Orchard Insect Control Device
Pheromone traps utilize “bug hormones,” or scents, that stimulate the type of scent produced by the female insect to lure their male counterparts. Males lured into traps are then prevented from mating. These traps assist the grower in determining the mating activity of the insect pest by counting insects trapped over a period of time. This information enables a sound decision to be made regarding the timing for the release of beneficial insects and the use of organic repellents and insecticides to knock down large pest populations.
Description of Technology
Michigan State University’s invention provides an improved pheromone trap to minimize unwanted insect populations. Current monitoring “sticky” traps are large and expensive, which limits extensive placement throughout an orchard. Also, current traps provide sub-optimal pheromone dispersal (the pheromone exits via a large opening in a narrow stream, which limits dispersal).

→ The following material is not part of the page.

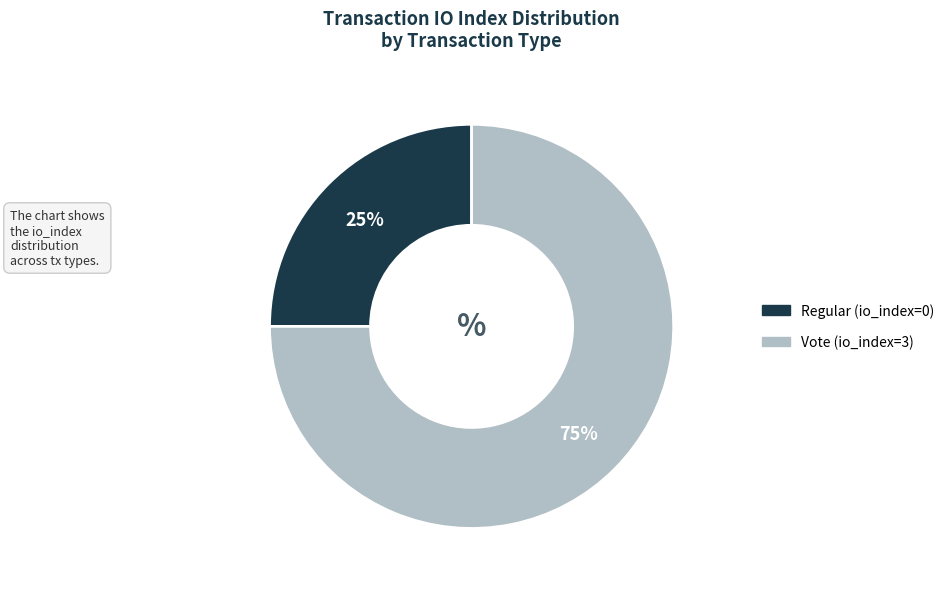

Between Vote (io_index=3) and Regular (io_index=0), which is larger?

Vote (io_index=3)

A better trap would allow their use in a “trap and kill” mode, which would reduce volumes of insecticides used and resultant residues and would provide a more targeted approach (via monitoring of insect populations) to insect control in orchards.
- Dispersal efficiency: The improved trap design would increase baiting efficiency and results.

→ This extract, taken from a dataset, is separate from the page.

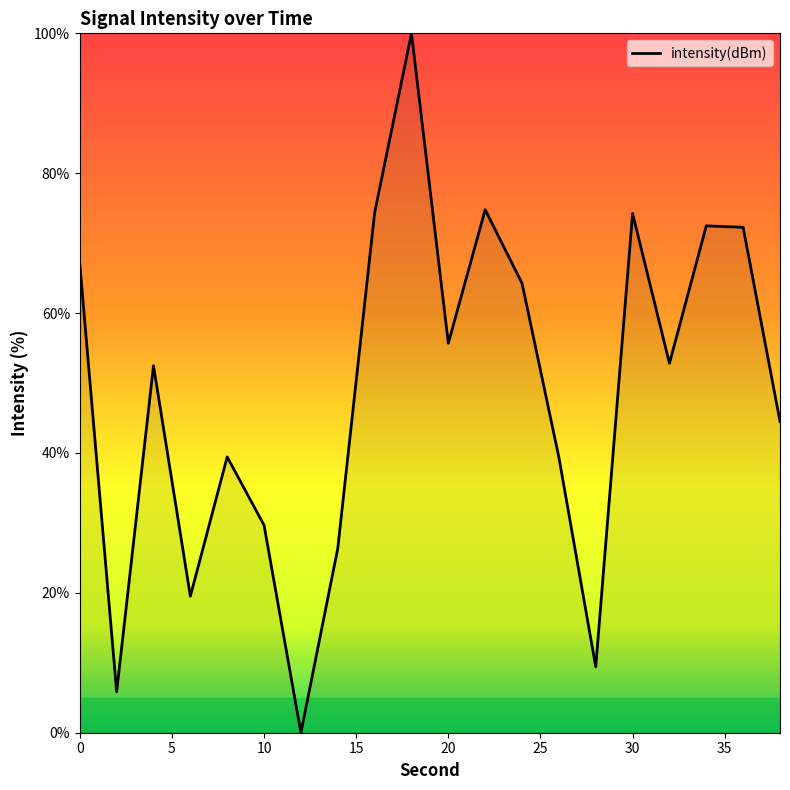

What is the difference between the maximum and minimum values?

100.0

- Specificity: Proposed trap hole size selects for targeted insects.
- Widely applicable: The trap would provide a cheaper and improved alternative for wide use in orchards for control and monitoring insects.
- Reduced insecticide usage: Targeted and more effective application of insecticides could be achieved. For example, an orchard manager could limit insecticide applications to “hot” areas determined via use of the improved pheromone traps.
The technology has applications for orchards and other agricultural operations.